Wilson Audio has launched one of their most advanced speakers to date
Yvette is much smaller than their other models, yet packs some punch
A smart combination of power and clarity
Wilson Audio can be a little imposing. It’s all too easy to shy away from the monolithic giants like the Alexx and the more recent WAMM project.
They’re big, impressive and anything but subtle, the kinds of systems you need to be a dedicated audiophile to appreciate and even more dedicated to find room for. They are however also some of the finest audio experiences money can buy.
We’re not ones to say bigger is better but in Wilson’s case an argument can certainly be made. The technology and heritage funnelled into these titans is extraordinary as is the listening experience itself. After a few songs you’ll find yourself converted and dreading finding a place for them in your home.
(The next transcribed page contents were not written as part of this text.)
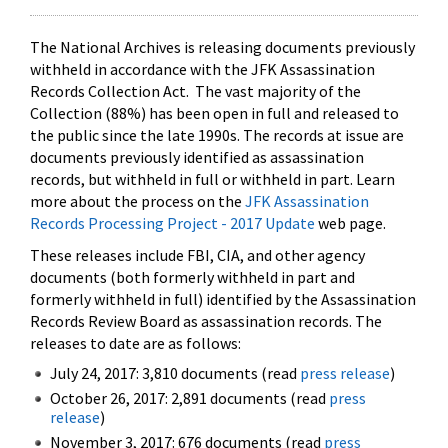
The National Archives is releasing documents previously
withheld in accordance with the JFK Assassination
Records Collection Act. The vast majority of the
Collection (88%) has been open in full and released to
the public since the late 1990s. The records at issue are
documents previously identified as assassination
records, but withheld in full or withheld in part. Learn
more about the process on the
JFK Assassination
Records Processing Project - 2017 Update
web page.
These releases include FBI, CIA, and other agency
documents (both formerly withheld in part and
formerly withheld in full) identified by the Assassination
Records Review Board as assassination records. The
releases to date are as follows:
July 24, 2017: 3,810 documents (read
press release
)
October 26, 2017: 2,891 documents (read
press
release
)
November 3, 2017: 676 documents (read
press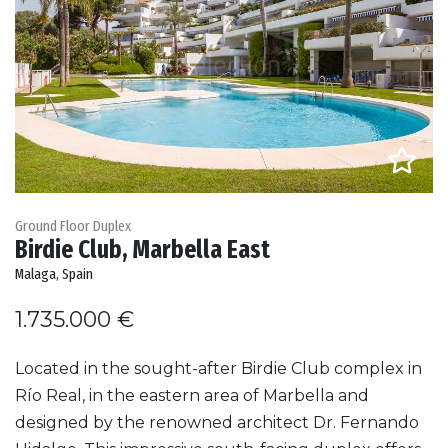
Ground Floor Duplex
Birdie Club, Marbella East
Malaga, Spain
1.735.000 €
Located in the sought-after Birdie Club complex in
Río Real, in the eastern area of Marbella and
designed by the renowned architect Dr. Fernando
Then there’s Yvette. The latest of Wilson’s creations isn’t exactly small compared to the majority of speakers out there but next to Alexx she’s positively pocket-sized. A successor to the Sophia and Sacha speakers, Yvette is actually manageable. She can fit into any room of the house and be shifted without a full construction team behind her.
Remember though, Yvette is only small by Wilson standards and compromise is something Wilson isn’t all that well acquainted with. Indeed, what she lacks in sheer stature Yvette more than makes up for in her other qualities.
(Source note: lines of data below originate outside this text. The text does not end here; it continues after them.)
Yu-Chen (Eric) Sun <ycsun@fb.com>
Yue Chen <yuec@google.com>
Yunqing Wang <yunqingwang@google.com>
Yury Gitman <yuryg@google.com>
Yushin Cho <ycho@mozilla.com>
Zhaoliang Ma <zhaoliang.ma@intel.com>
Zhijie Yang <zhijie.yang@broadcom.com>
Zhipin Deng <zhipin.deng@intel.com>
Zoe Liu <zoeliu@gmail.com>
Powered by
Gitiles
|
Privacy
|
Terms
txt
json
For one, she’s one of the most advanced speakers Wilson Audio has ever produced, which is saying something. All of the innovations of Wilson’s recent past – the Alexx, Alexia and WAMM included – have all had their say on the development of Yvette and it shows. Many of the more advanced parts have been lifted wholesale while the elements that couldn’t be incorporated have been used to create novel audio solutions.
Take time-domain for example. In short, it’s the technical theory behind making sure all frequencies reach the ear at the same time. In previous speakers Wilson has taken a modular approach, allowing a level of customisation that all but defined them.
Unfortunately that’s just not possible in a single enclosure speaker like Yvette.
Instead Wilson spent most of the development cycle of Yvette testing time-domain to the extreme. It’s not perfect by any means as the necessary differences will change according to space, but the result is the closest thing a speaker of this type can get to perfection in that field, limiting propagation-delay distortion to the bare minimum.
To limit distortion further Yvette is yet another in a long line of beneficiaries of Wilson’s unending materials research. If you think aerospace engineers are obsessed when it comes to finding the perfect materials, talk to an audio engineer. When your holy grail is eliminating unwanted vibrations in their entirety, you have to be more than a little bit fanatical about it. Good for their sanity that it shows.
The drivers themselves are something you need to experience to understand. The sheer power coming out of Yvette is breath-taking for any speaker, let alone a single-enclosure of her size. Here’s where you can really see how Wilson’s previous work has influenced the new speaker. She contains the Alexx’s MK III Convergent Synergy Tweeter, the Alexandria XLF’s proprietary midrange driver and the upcoming WAMM’s 10-inch subwoofer (or at least a cousin of it).
The result is a combination of power and clarity that any audiophile will swoon over in a manageable, thoughtfully-designed package. Yvette has taken the best parts of Wilson’s most groundbreaking systems – each a world leader in its own way – and combined them into something more accessible. However, while calling Yvette smaller than previous models is factually true, it doesn’t begin to encapsulate just what she is. She may be more manageable, but she’s anything but diminutive.